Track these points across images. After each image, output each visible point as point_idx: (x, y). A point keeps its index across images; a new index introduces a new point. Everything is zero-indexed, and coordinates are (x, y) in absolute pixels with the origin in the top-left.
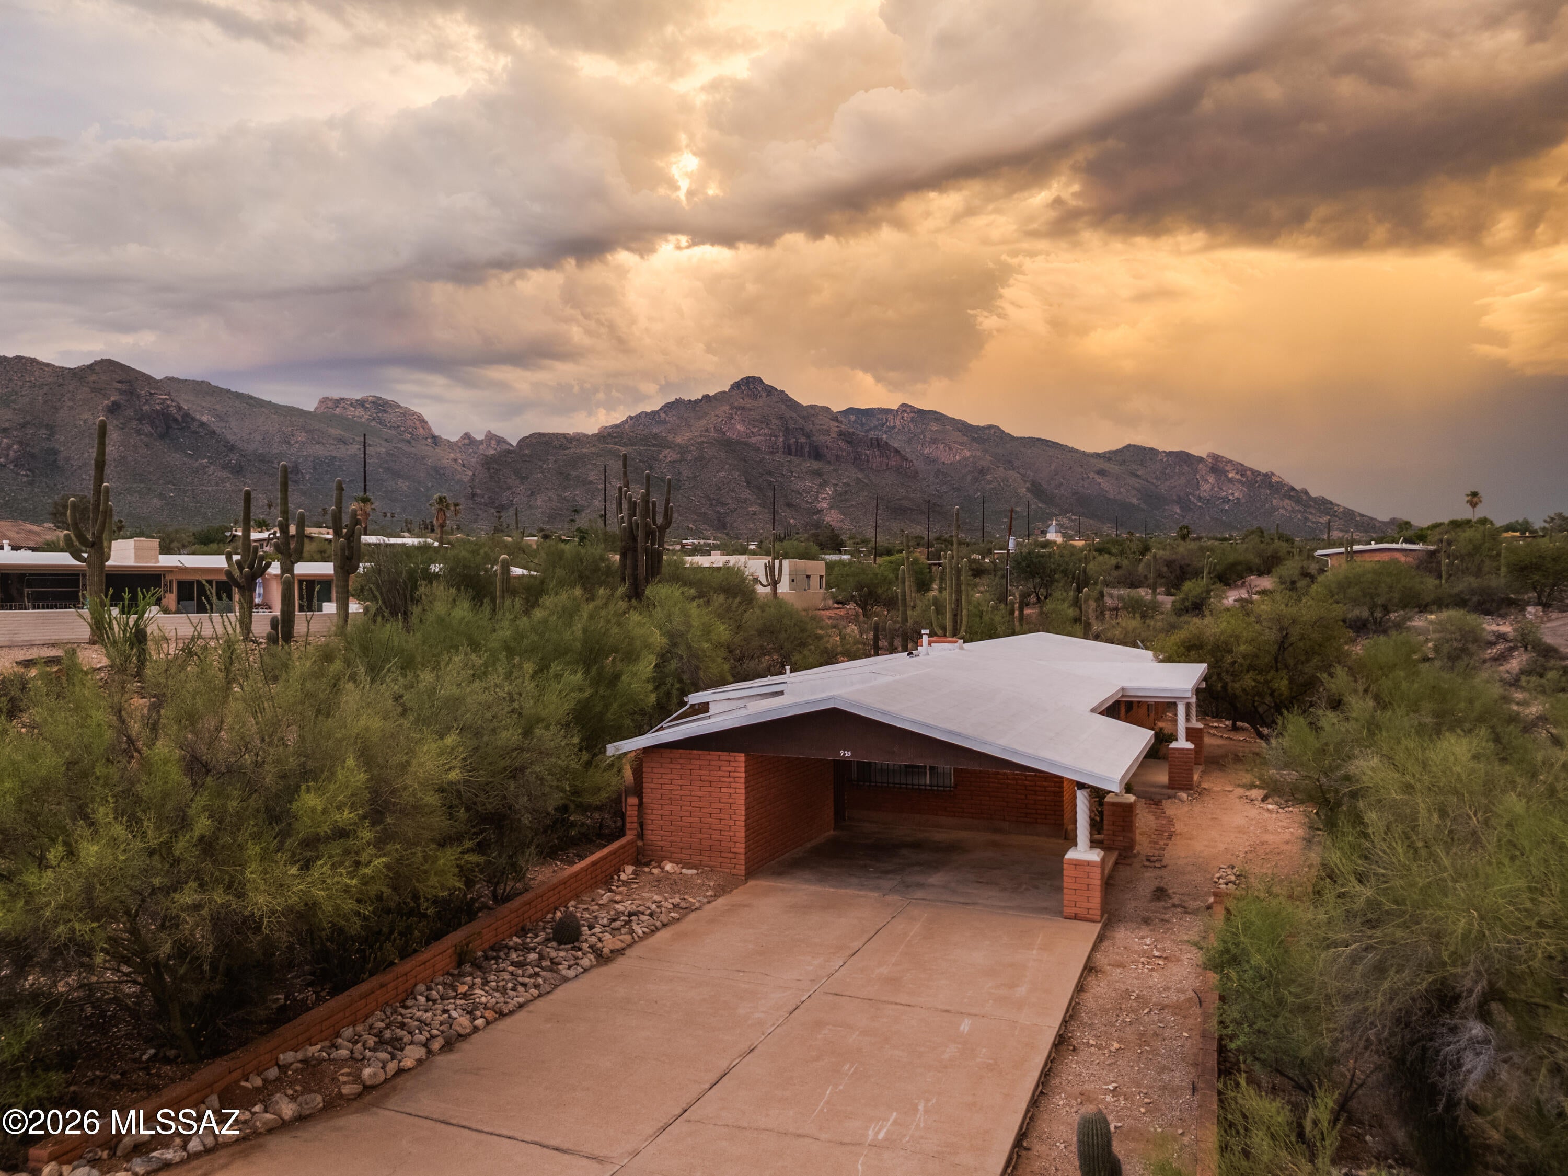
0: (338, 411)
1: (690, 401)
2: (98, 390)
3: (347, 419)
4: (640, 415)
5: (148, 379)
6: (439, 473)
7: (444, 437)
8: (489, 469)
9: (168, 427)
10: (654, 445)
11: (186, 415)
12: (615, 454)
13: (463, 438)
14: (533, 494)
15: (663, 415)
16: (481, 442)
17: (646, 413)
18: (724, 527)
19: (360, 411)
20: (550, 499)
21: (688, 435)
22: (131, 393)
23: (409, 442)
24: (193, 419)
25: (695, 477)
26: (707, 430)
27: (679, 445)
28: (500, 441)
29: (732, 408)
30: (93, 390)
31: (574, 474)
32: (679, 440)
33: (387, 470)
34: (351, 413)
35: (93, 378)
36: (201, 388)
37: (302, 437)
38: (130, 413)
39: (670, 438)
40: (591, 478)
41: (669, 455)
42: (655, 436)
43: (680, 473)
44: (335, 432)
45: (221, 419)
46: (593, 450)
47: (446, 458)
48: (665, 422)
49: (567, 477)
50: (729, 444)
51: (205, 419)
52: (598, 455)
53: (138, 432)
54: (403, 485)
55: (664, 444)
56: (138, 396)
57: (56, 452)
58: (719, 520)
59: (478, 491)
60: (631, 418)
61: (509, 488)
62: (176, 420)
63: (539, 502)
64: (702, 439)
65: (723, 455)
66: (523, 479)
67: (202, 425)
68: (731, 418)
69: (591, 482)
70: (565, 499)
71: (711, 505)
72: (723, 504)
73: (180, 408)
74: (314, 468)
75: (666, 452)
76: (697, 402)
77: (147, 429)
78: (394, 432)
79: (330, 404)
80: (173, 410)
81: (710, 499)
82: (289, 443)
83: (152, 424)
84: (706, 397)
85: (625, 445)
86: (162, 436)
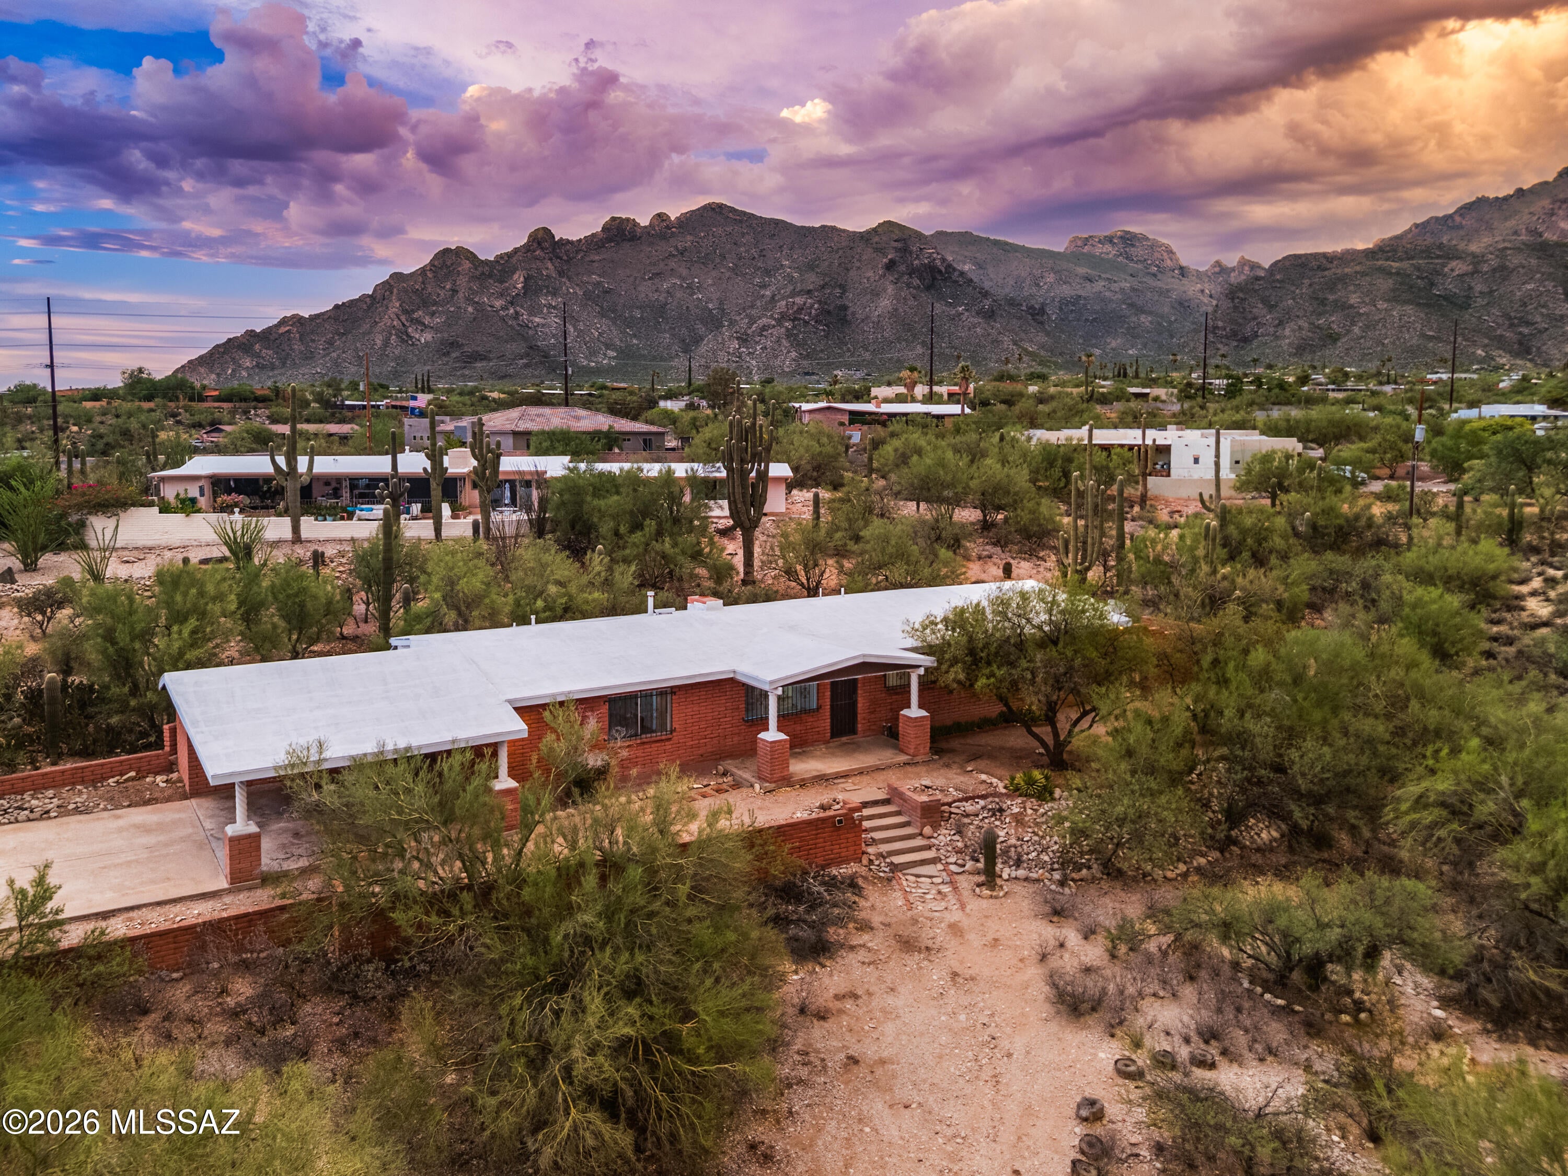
0: (1086, 249)
1: (1497, 198)
2: (880, 250)
3: (1094, 256)
4: (1428, 222)
5: (919, 235)
6: (1183, 305)
7: (1192, 267)
8: (1233, 299)
9: (934, 279)
10: (1438, 257)
11: (949, 266)
12: (1387, 273)
13: (1213, 266)
14: (1281, 323)
15: (1458, 219)
16: (1233, 269)
17: (1437, 218)
18: (1528, 352)
19: (1108, 248)
20: (1300, 328)
21: (1486, 240)
22: (905, 250)
23: (1154, 275)
24: (954, 269)
25: (1491, 292)
26: (1516, 233)
27: (1474, 255)
28: (1254, 266)
29: (1554, 202)
30: (876, 250)
31: (1331, 297)
32: (1474, 248)
33: (1132, 305)
34: (1099, 250)
35: (876, 239)
36: (965, 239)
37: (1050, 278)
38: (903, 268)
39: (1462, 246)
40: (1352, 301)
41: (1459, 267)
42: (1441, 246)
43: (1470, 288)
44: (1082, 271)
45: (980, 266)
46: (1358, 268)
47: (1192, 289)
48: (1460, 227)
49: (1323, 302)
50: (1543, 249)
51: (966, 268)
52: (1364, 274)
53: (909, 285)
54: (1145, 320)
55: (1451, 254)
56: (911, 253)
57: (845, 308)
58: (1520, 343)
59: (1220, 324)
60: (1417, 226)
61: (1255, 318)
62: (940, 272)
63: (1287, 332)
64: (1507, 245)
65: (1534, 262)
66: (1271, 308)
67: (962, 274)
68: (1552, 215)
69: (1352, 306)
70: (1318, 327)
71: (1512, 325)
72: (1528, 324)
73: (943, 260)
74: (1061, 309)
75: (1453, 264)
76: (1506, 199)
77: (916, 282)
78: (1140, 266)
79: (1079, 243)
80: (938, 263)
81: (1510, 318)
82: (1038, 285)
83: (921, 278)
84: (1520, 192)
85: (1401, 260)
86: (928, 288)
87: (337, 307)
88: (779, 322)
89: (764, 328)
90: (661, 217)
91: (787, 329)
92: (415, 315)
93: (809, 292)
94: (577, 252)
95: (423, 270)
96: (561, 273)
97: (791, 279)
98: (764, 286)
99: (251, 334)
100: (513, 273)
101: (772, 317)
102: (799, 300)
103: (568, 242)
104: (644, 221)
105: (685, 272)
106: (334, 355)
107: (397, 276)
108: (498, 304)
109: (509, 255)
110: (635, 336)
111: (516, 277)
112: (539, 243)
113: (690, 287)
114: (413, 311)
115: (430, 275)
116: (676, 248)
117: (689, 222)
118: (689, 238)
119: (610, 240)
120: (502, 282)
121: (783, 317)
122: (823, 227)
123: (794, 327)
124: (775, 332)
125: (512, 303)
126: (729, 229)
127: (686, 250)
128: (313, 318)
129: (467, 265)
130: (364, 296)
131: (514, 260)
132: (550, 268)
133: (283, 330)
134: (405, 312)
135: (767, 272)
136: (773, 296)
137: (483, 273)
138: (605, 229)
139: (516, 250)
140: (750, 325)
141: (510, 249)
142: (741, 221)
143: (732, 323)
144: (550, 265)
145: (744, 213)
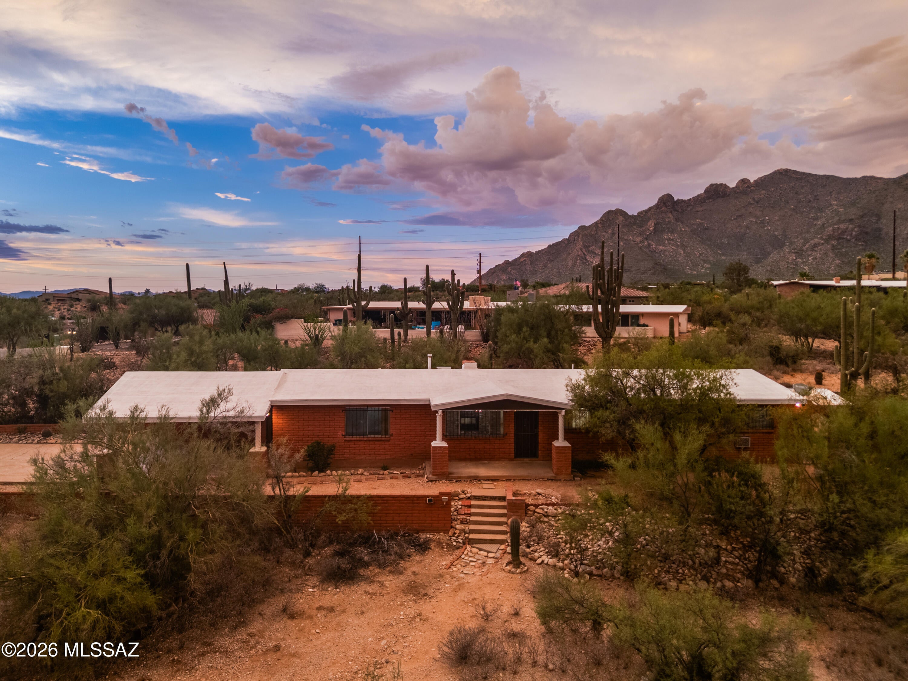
87: (550, 246)
88: (827, 241)
89: (815, 246)
90: (744, 181)
91: (833, 246)
92: (591, 249)
93: (851, 220)
94: (688, 207)
95: (596, 224)
96: (677, 220)
97: (837, 213)
98: (817, 219)
99: (507, 262)
100: (648, 221)
101: (821, 238)
102: (843, 226)
103: (682, 201)
104: (732, 185)
105: (759, 213)
106: (547, 272)
107: (582, 228)
108: (638, 239)
109: (646, 212)
110: (723, 254)
111: (649, 223)
112: (664, 203)
113: (762, 222)
114: (590, 246)
115: (600, 225)
116: (754, 199)
117: (762, 182)
118: (763, 192)
119: (709, 198)
120: (641, 227)
121: (830, 237)
122: (864, 177)
123: (839, 244)
124: (823, 247)
125: (646, 239)
126: (792, 184)
127: (760, 199)
128: (538, 252)
129: (621, 218)
130: (564, 240)
131: (649, 214)
132: (670, 217)
133: (522, 260)
134: (585, 247)
135: (820, 210)
136: (823, 225)
137: (630, 223)
138: (707, 191)
139: (650, 208)
140: (804, 244)
141: (646, 208)
142: (801, 179)
143: (791, 243)
144: (670, 215)
145: (804, 173)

▶ [AIM OF THE EXERCISE]: Leaving the pictures aside, copy exactly and only the lines from the one holding "96: (561, 273)" through the final line of the data, both ends kept.

▶ [RESPONSE TO THIS TASK]:
96: (561, 273)
97: (791, 279)
98: (764, 286)
99: (251, 334)
100: (513, 273)
101: (772, 317)
102: (799, 300)
103: (568, 242)
104: (644, 221)
105: (685, 272)
106: (334, 355)
107: (397, 276)
108: (498, 304)
109: (509, 255)
110: (635, 336)
111: (516, 277)
112: (539, 243)
113: (690, 287)
114: (413, 311)
115: (430, 275)
116: (676, 248)
117: (689, 222)
118: (689, 238)
119: (610, 240)
120: (502, 282)
121: (783, 317)
122: (823, 227)
123: (794, 327)
124: (775, 332)
125: (512, 303)
126: (729, 229)
127: (686, 250)
128: (313, 318)
129: (467, 265)
130: (364, 296)
131: (514, 260)
132: (550, 268)
133: (283, 330)
134: (405, 312)
135: (767, 272)
136: (773, 296)
137: (483, 273)
138: (605, 229)
139: (516, 250)
140: (750, 325)
141: (510, 249)
142: (741, 221)
143: (732, 323)
144: (550, 265)
145: (744, 213)
87: (550, 246)
88: (827, 241)
89: (815, 246)
90: (744, 181)
91: (833, 246)
92: (591, 249)
93: (851, 220)
94: (688, 207)
95: (596, 224)
96: (677, 220)
97: (837, 213)
98: (817, 219)
99: (507, 262)
100: (648, 221)
101: (821, 238)
102: (843, 226)
103: (682, 201)
104: (732, 185)
105: (759, 213)
106: (547, 272)
107: (582, 228)
108: (638, 239)
109: (646, 212)
110: (723, 254)
111: (649, 223)
112: (664, 203)
113: (762, 222)
114: (590, 246)
115: (600, 225)
116: (754, 199)
117: (762, 182)
118: (763, 192)
119: (709, 198)
120: (641, 227)
121: (830, 237)
122: (864, 177)
123: (839, 244)
124: (823, 247)
125: (646, 239)
126: (792, 184)
127: (760, 199)
128: (538, 252)
129: (621, 218)
130: (564, 240)
131: (649, 214)
132: (670, 217)
133: (522, 260)
134: (585, 247)
135: (820, 210)
136: (823, 225)
137: (630, 223)
138: (707, 191)
139: (650, 208)
140: (804, 244)
141: (646, 208)
142: (801, 179)
143: (791, 243)
144: (670, 215)
145: (804, 173)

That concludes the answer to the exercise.